Think everything through the end of the game and don't trust parents or faculty to guide set construction. Have someone competent review everything.
Had the misfortune of working a show as an LD last year where the parents wheeled this large 12' tall bed on-stage for Once Upon A Mattress, assembled by a combination of parents and a faculty member who "does this". I shut down rehearsal and walked director through my laundry list of concerns and the students expressed their concerns too. Rehearsal continued. Girl almost fell off the ladder going up. No guards on top.
Caster boards were toe-nailed in from side of framing rather than supporting the load of the framing on top of the
caster boards. One of the
caster boards split out of the framing and the corner dropped 4" sending the whole rig cattywampus and almost bouncing the actress off the top onto the
stage where she would've rolled into the
orchestra pit.
Same show. They wanted to
play with levels for their set. Took a bunch of 4x8
platform risers with 24" legs and stacked them on top of each other rather than getting the right legs.
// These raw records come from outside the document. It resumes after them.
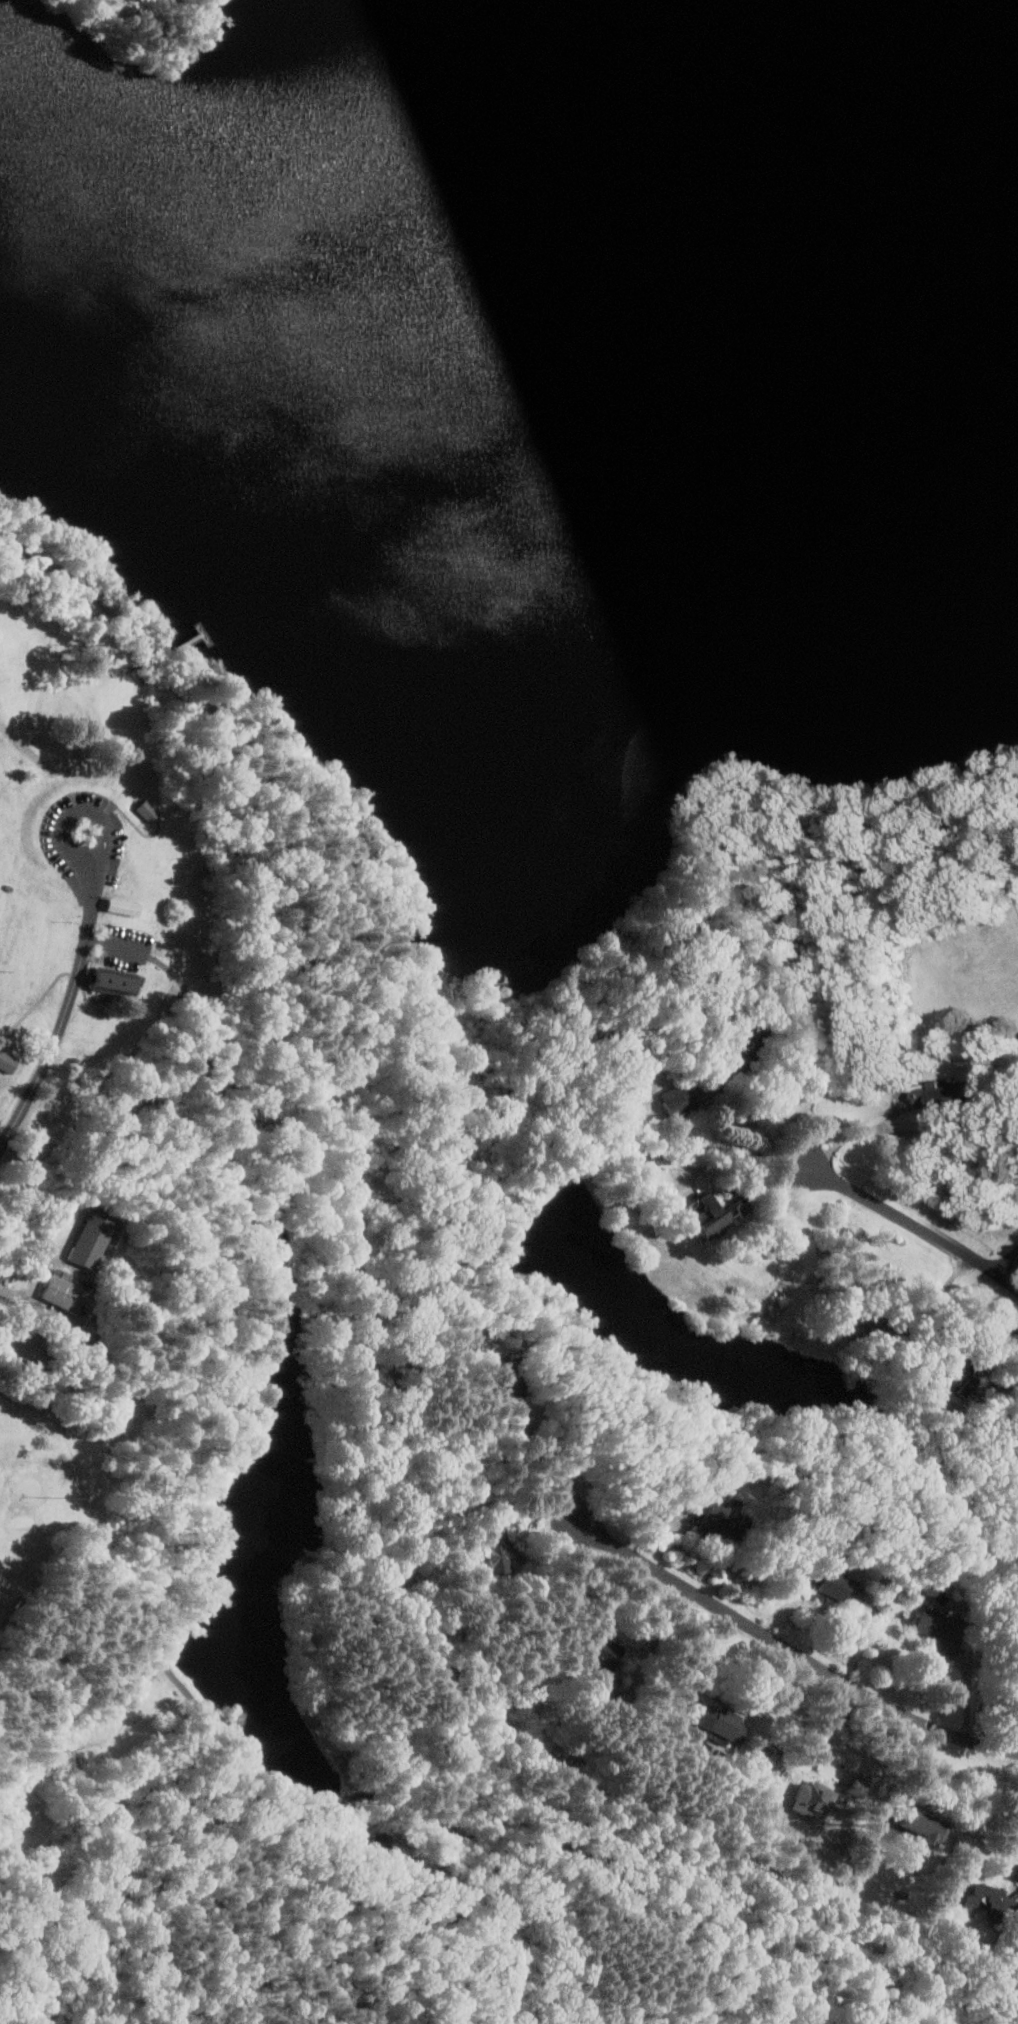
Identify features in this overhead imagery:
road: (128, 629)
building: (151, 811)
road: (82, 812)
parking lot: (50, 829)
road: (250, 892)
building: (123, 906)
road: (120, 946)
parking lot: (125, 948)
building: (110, 980)
road: (195, 1004)
road: (66, 1016)
road: (550, 1039)
road: (241, 1049)
building: (8, 1061)
building: (677, 1098)
road: (856, 1133)
road: (735, 1142)
building: (715, 1213)
park: (160, 1219)
road: (913, 1227)
building: (90, 1240)
road: (1007, 1265)
building: (65, 1289)
road: (936, 1300)
road: (39, 1312)
road: (1000, 1380)
building: (961, 1383)
building: (510, 1390)
road: (566, 1456)
park: (36, 1496)
building: (723, 1518)
building: (836, 1588)
road: (743, 1621)
building: (941, 1631)
road: (659, 1638)
building: (606, 1651)
road: (708, 1656)
building: (720, 1723)
road: (963, 1738)
road: (252, 1762)
road: (912, 1772)
building: (923, 1824)
building: (975, 1899)
road: (933, 2014)

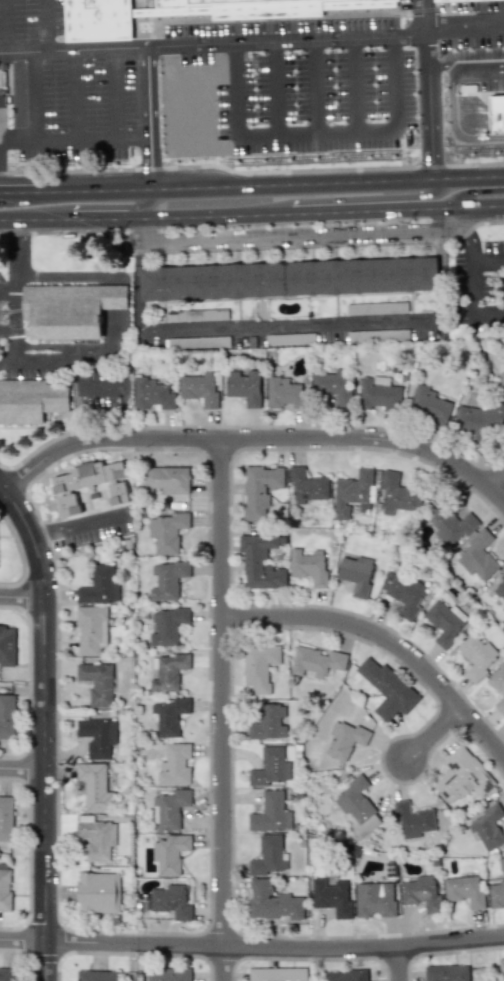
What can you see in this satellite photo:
building: (439, 0)
building: (264, 7)
road: (9, 15)
road: (419, 18)
building: (99, 21)
parking lot: (31, 22)
road: (469, 32)
road: (427, 35)
road: (239, 43)
parking lot: (473, 48)
road: (74, 50)
road: (44, 69)
road: (469, 76)
road: (391, 84)
road: (357, 85)
road: (324, 86)
road: (290, 87)
road: (256, 88)
parking lot: (286, 88)
road: (222, 90)
road: (187, 91)
road: (112, 93)
road: (76, 94)
road: (17, 97)
road: (435, 103)
road: (421, 104)
parking lot: (80, 108)
building: (491, 116)
road: (290, 133)
road: (169, 136)
road: (133, 137)
road: (79, 138)
road: (21, 141)
road: (447, 141)
road: (151, 159)
road: (277, 176)
road: (25, 184)
road: (471, 191)
road: (141, 198)
road: (362, 198)
road: (252, 212)
road: (57, 230)
road: (469, 230)
road: (287, 235)
road: (315, 244)
road: (487, 257)
road: (68, 279)
building: (288, 279)
road: (7, 286)
road: (471, 289)
road: (14, 290)
building: (376, 308)
building: (69, 309)
building: (197, 314)
road: (488, 319)
road: (287, 326)
road: (7, 328)
building: (377, 335)
building: (198, 342)
road: (7, 364)
road: (72, 369)
building: (501, 378)
building: (333, 386)
building: (244, 387)
building: (199, 388)
building: (284, 393)
building: (152, 394)
building: (378, 394)
building: (31, 400)
building: (429, 404)
building: (480, 419)
road: (251, 425)
road: (255, 440)
building: (164, 479)
road: (497, 481)
building: (90, 483)
building: (307, 485)
building: (260, 490)
building: (352, 493)
building: (397, 494)
building: (450, 525)
building: (167, 531)
road: (20, 552)
building: (477, 556)
building: (260, 562)
building: (308, 566)
building: (356, 574)
building: (167, 580)
building: (100, 585)
building: (499, 589)
building: (402, 592)
road: (23, 598)
building: (443, 623)
building: (166, 625)
building: (91, 629)
road: (385, 639)
building: (7, 646)
building: (477, 656)
building: (317, 661)
building: (259, 666)
building: (168, 672)
building: (97, 683)
building: (498, 686)
building: (387, 689)
road: (224, 710)
building: (169, 715)
building: (7, 716)
building: (269, 722)
road: (46, 728)
road: (437, 735)
building: (97, 736)
building: (344, 739)
building: (175, 764)
building: (270, 767)
road: (23, 768)
building: (462, 776)
building: (95, 787)
building: (357, 806)
building: (170, 808)
building: (271, 813)
building: (6, 818)
building: (412, 819)
building: (487, 827)
building: (97, 838)
building: (170, 853)
building: (268, 856)
building: (5, 889)
building: (464, 890)
building: (497, 890)
building: (98, 892)
building: (420, 892)
building: (331, 897)
building: (374, 899)
building: (171, 901)
building: (273, 902)
road: (252, 946)
road: (23, 955)
road: (401, 963)
building: (501, 967)
building: (446, 973)
building: (7, 974)
building: (168, 974)
building: (277, 974)
building: (96, 975)
building: (347, 975)

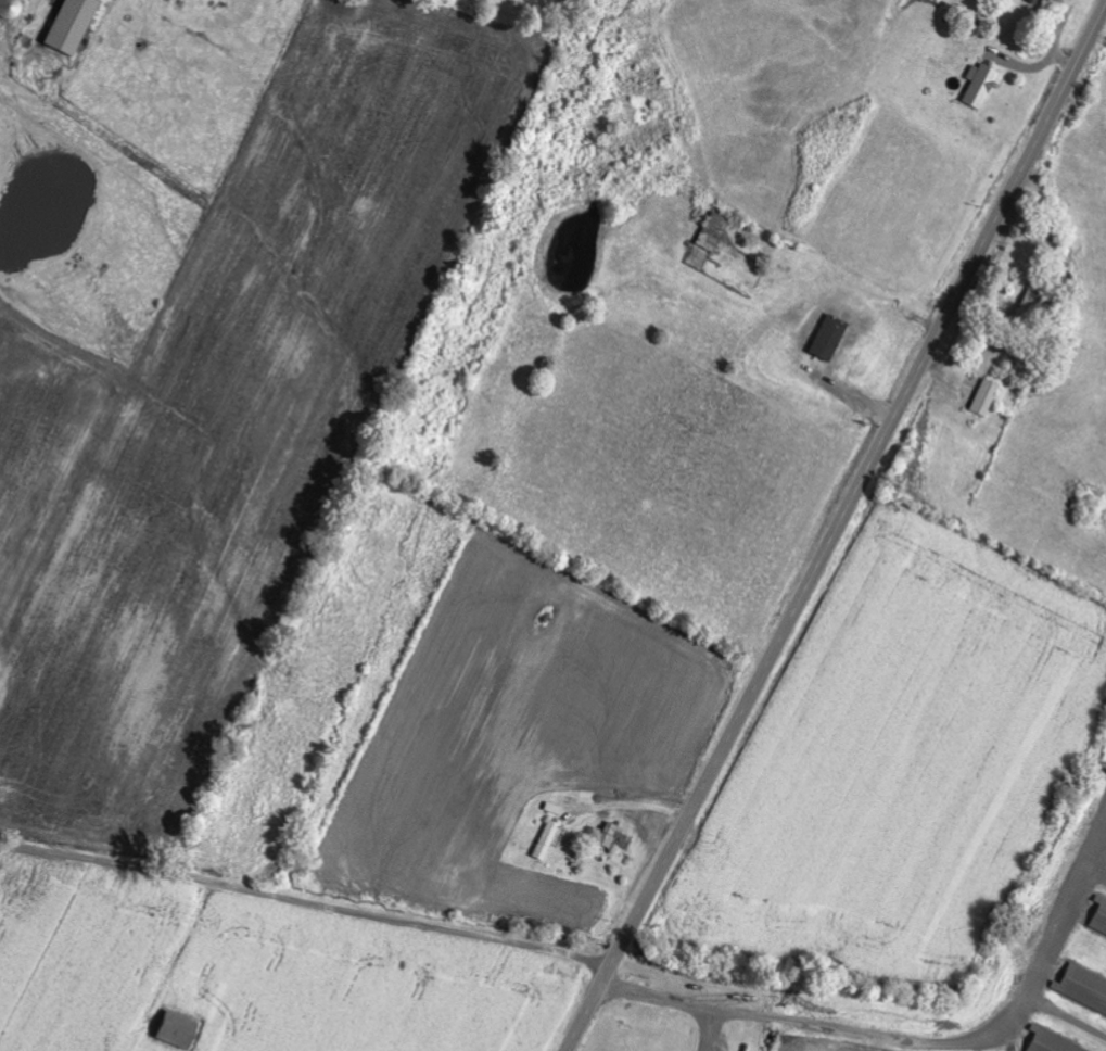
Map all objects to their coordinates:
building: (1040, 0)
building: (11, 9)
building: (72, 25)
building: (981, 85)
building: (714, 232)
building: (830, 338)
building: (987, 398)
road: (837, 531)
building: (614, 837)
building: (548, 840)
road: (306, 902)
building: (1100, 922)
building: (177, 1031)
building: (1049, 1044)

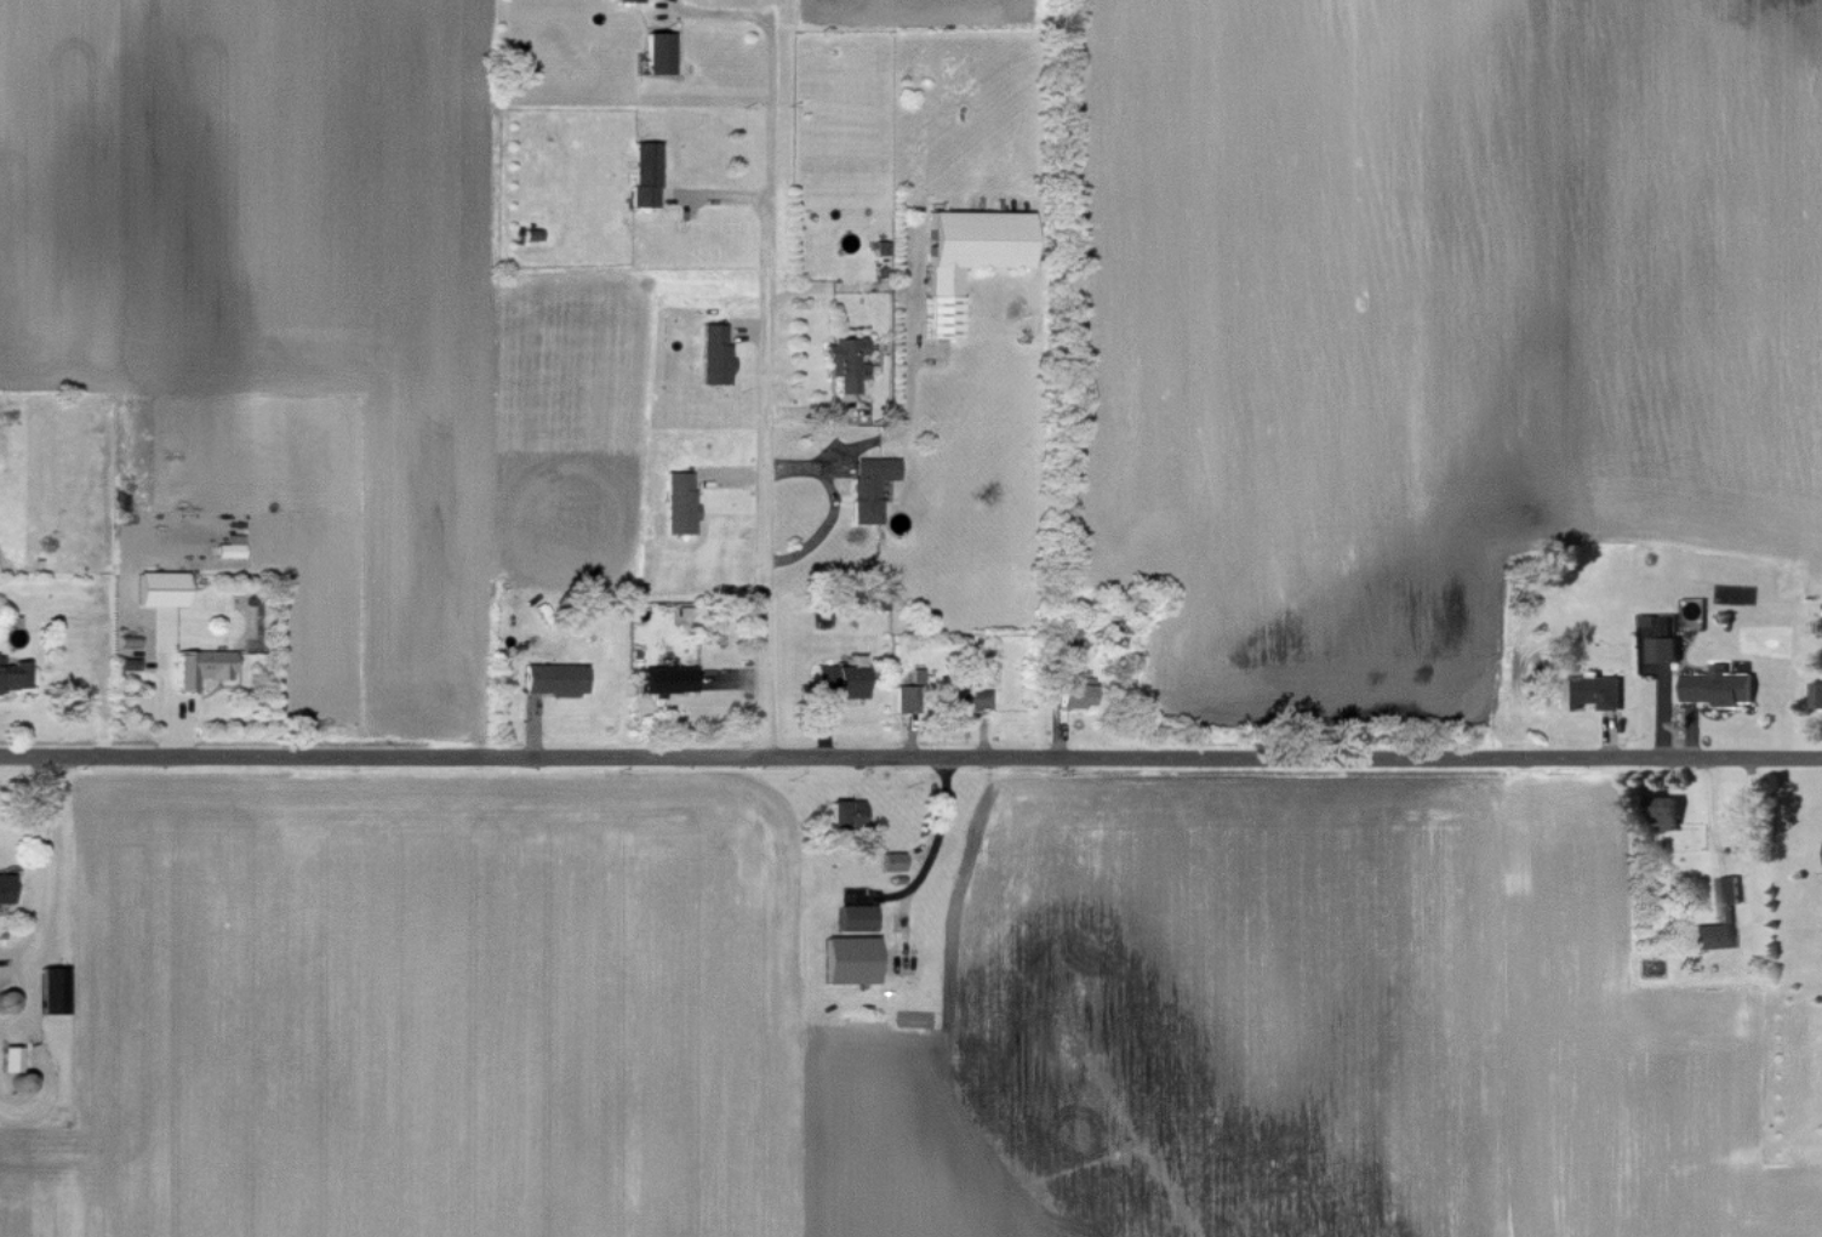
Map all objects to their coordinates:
building: (658, 52)
building: (644, 173)
building: (969, 256)
building: (716, 354)
building: (845, 362)
road: (773, 391)
road: (914, 405)
building: (869, 486)
building: (680, 502)
road: (833, 526)
building: (230, 550)
building: (161, 588)
building: (1067, 640)
building: (1663, 642)
building: (201, 667)
building: (14, 674)
building: (555, 679)
building: (667, 680)
building: (840, 680)
building: (1719, 686)
building: (1075, 690)
building: (1591, 692)
building: (1817, 694)
building: (904, 698)
building: (962, 699)
road: (911, 758)
building: (843, 812)
building: (1666, 812)
building: (893, 861)
road: (53, 874)
building: (5, 887)
building: (1726, 913)
building: (857, 917)
building: (849, 960)
building: (53, 989)
building: (9, 1058)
No cross bracing, no stops in place to prevent one of top 2 layers of stacked risers from dancing off the bottom row.
Take nothing for granted and never trust "this is how we've always done it". Consider all implications on outset of production design. Once you'r.e a week out from opening night everyone
wants to push forward whatever the circumstances. Momentum gets the better of people and no one wants to be the squeaky wheel. Much easier to handle these issues before time/effort/emotions have been devoted into something.